The Ministry of Finance said that the goal of the change is to make the pension system last longer while also easing the load on the national budget.

The Ministry of Finance said that starting on July 1, 2024, the new contributory pension system will replace the old pension model for new federal employees.

The new method will put 22% of an employee’s pay into the pension fund. The person will put in 10%, and the government will put in 12%. A new non-banking financing firm (NBFC) will run the fund, and the financing Ministry will keep an eye on it.

This plan only applies to new hires.

The Finance Ministry made it clear that this new approach will not affect current government workers. Instead, it will only apply to people who are employed after July 1, 2024.

The armed forces are planned to start using it on July 1, 2025. The government has set aside Rs10 billion to create the new pension fund.

Rules for withdrawal and restrictions

Employees won’t be able to take money out of their pension accounts until they retire.

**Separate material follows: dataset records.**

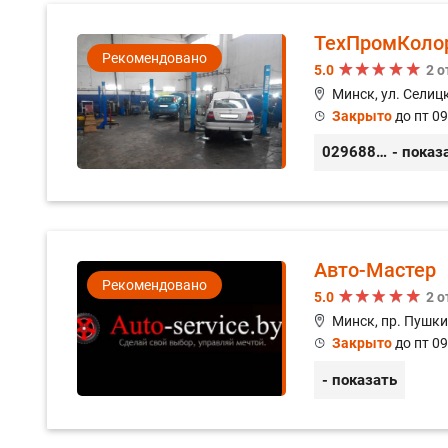
ТехПромКоло
Рекомендовано
5.0
2 
Минск, ул. Селицк
Закрыто
до пт 09
0296889898
- показ
Авто-Мастер
Рекомендовано
5.0
2 
Минск, пр. Пушки
Закрыто
до пт 09
- показать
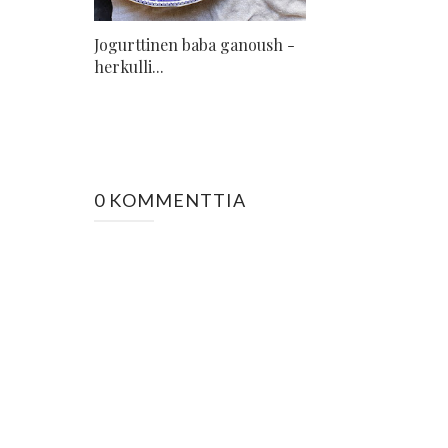
Jogurttinen baba ganoush -
herkulli...
0 KOMMENTTIA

But when they retire, they can take out up to 25% of the total amount, and the rest will keep earning benefits after they retire.

This framework is similar to international contributory systems, which let retirees save money and feel safe with their money.

The Ministry says that the plan was made with help from international financial institutions including the World Bank as part of bigger efforts to restructure the country’s finances.

Officials said that pension costs are now one of the biggest parts of current spending. For example, the military services’ pension costs are expected to exceed Rs742 billion in 2025–26.